* The task: Could you give back the records exactly, taking out the pictures?

[Transcribed page contents]

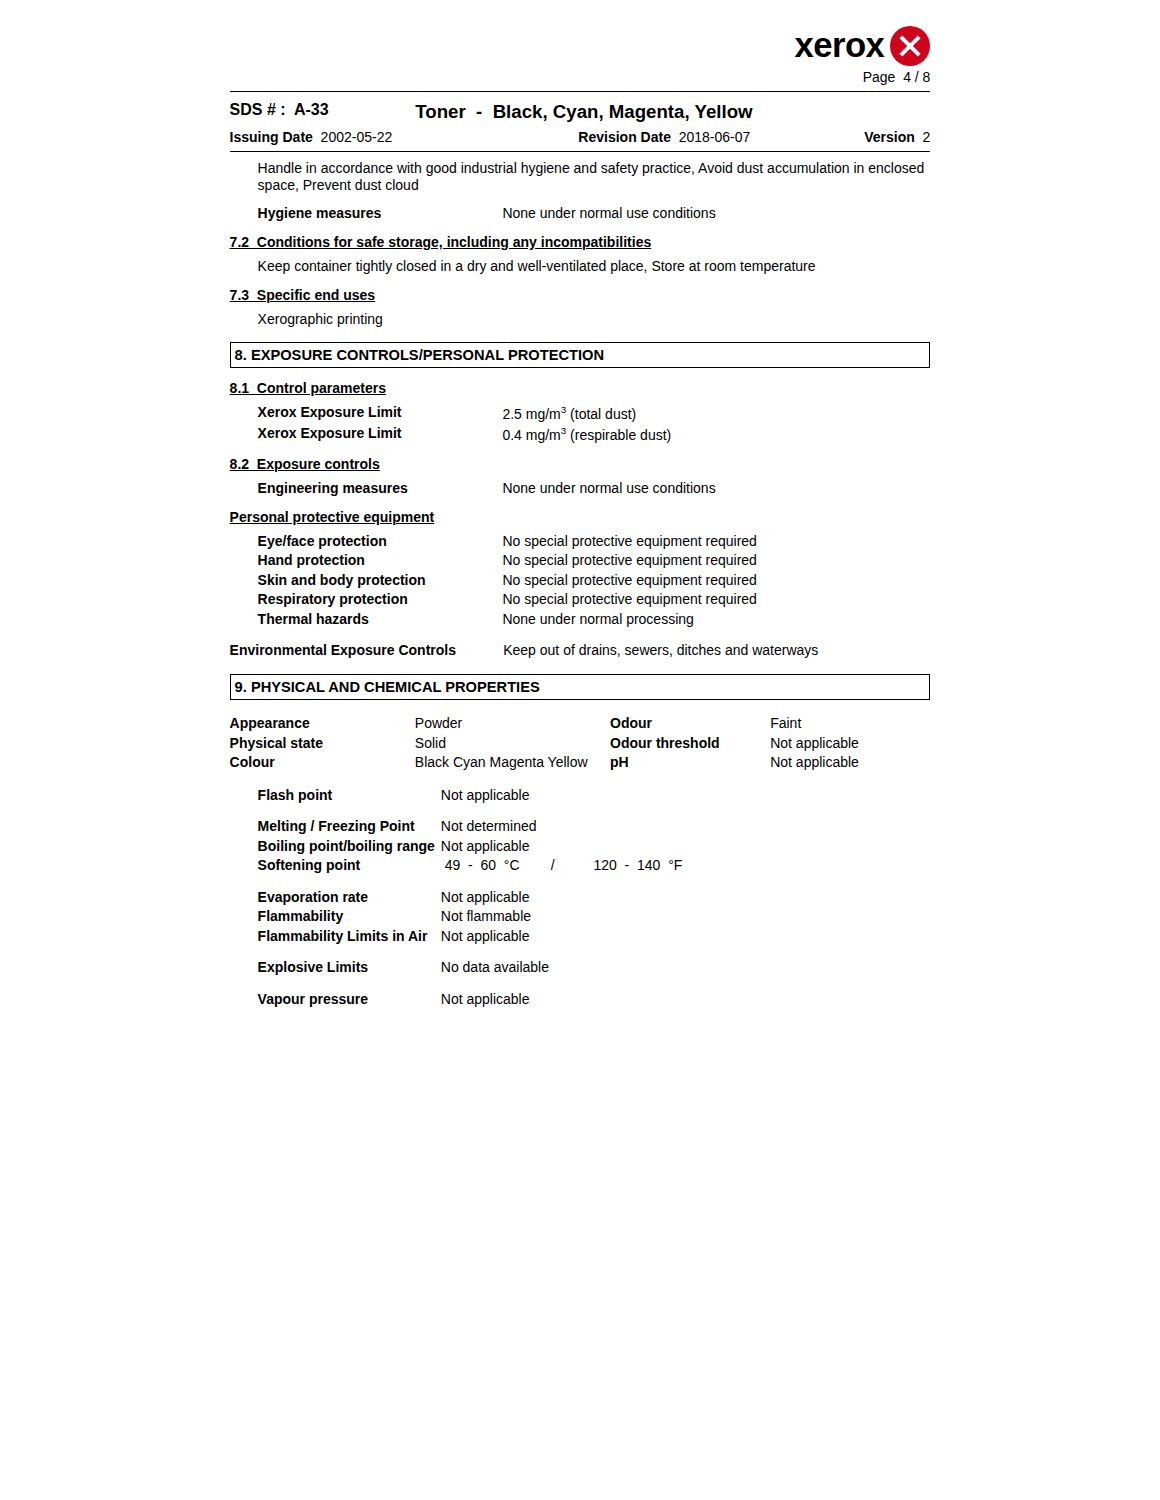xerox
Page 4 / 8
| SDS # : A-33 | Toner - Black, Cyan, Magenta, Yellow |
| Issuing Date 2002-05-22 | Revision Date 2018-06-07 | Version 2 |
Handle in accordance with good industrial hygiene and safety practice, Avoid dust accumulation in enclosed space, Prevent dust cloud
Hygiene measures
None under normal use conditions
7.2 Conditions for safe storage, including any incompatibilities
Keep container tightly closed in a dry and well-ventilated place, Store at room temperature
7.3 Specific end uses
Xerographic printing
8. EXPOSURE CONTROLS/PERSONAL PROTECTION
8.1 Control parameters
Xerox Exposure Limit
2.5 mg/m3 (total dust)
Xerox Exposure Limit
0.4 mg/m3 (respirable dust)
8.2 Exposure controls
Engineering measures
None under normal use conditions
Personal protective equipment
Eye/face protection
No special protective equipment required
Hand protection
No special protective equipment required
Skin and body protection
No special protective equipment required
Respiratory protection
No special protective equipment required
Thermal hazards
None under normal processing
Environmental Exposure Controls
Keep out of drains, sewers, ditches and waterways
9. PHYSICAL AND CHEMICAL PROPERTIES
| Appearance | Powder | Odour | Faint |
| Physical state | Solid | Odour threshold | Not applicable |
| Colour | Black Cyan Magenta Yellow | pH | Not applicable |
Flash point
Not applicable
Melting / Freezing Point
Not determined
Boiling point/boiling range
Not applicable
Softening point
49 - 60 °C / 120 - 140 °F
Evaporation rate
Not applicable
Flammability
Not flammable
Flammability Limits in Air
Not applicable
Explosive Limits
No data available
Vapour pressure
Not applicable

* Written response:
xerox
Page 4 / 8
| SDS # : A-33 | Toner - Black, Cyan, Magenta, Yellow |
| Issuing Date 2002-05-22 | Revision Date 2018-06-07 | Version 2 |
Handle in accordance with good industrial hygiene and safety practice, Avoid dust accumulation in enclosed space, Prevent dust cloud
Hygiene measures
None under normal use conditions
7.2 Conditions for safe storage, including any incompatibilities
Keep container tightly closed in a dry and well-ventilated place, Store at room temperature
7.3 Specific end uses
Xerographic printing
8. EXPOSURE CONTROLS/PERSONAL PROTECTION
8.1 Control parameters
Xerox Exposure Limit
2.5 mg/m3 (total dust)
Xerox Exposure Limit
0.4 mg/m3 (respirable dust)
8.2 Exposure controls
Engineering measures
None under normal use conditions
Personal protective equipment
Eye/face protection
No special protective equipment required
Hand protection
No special protective equipment required
Skin and body protection
No special protective equipment required
Respiratory protection
No special protective equipment required
Thermal hazards
None under normal processing
Environmental Exposure Controls
Keep out of drains, sewers, ditches and waterways
9. PHYSICAL AND CHEMICAL PROPERTIES
| Appearance | Powder | Odour | Faint |
| Physical state | Solid | Odour threshold | Not applicable |
| Colour | Black Cyan Magenta Yellow | pH | Not applicable |
Flash point
Not applicable
Melting / Freezing Point
Not determined
Boiling point/boiling range
Not applicable
Softening point
49 - 60 °C / 120 - 140 °F
Evaporation rate
Not applicable
Flammability
Not flammable
Flammability Limits in Air
Not applicable
Explosive Limits
No data available
Vapour pressure
Not applicable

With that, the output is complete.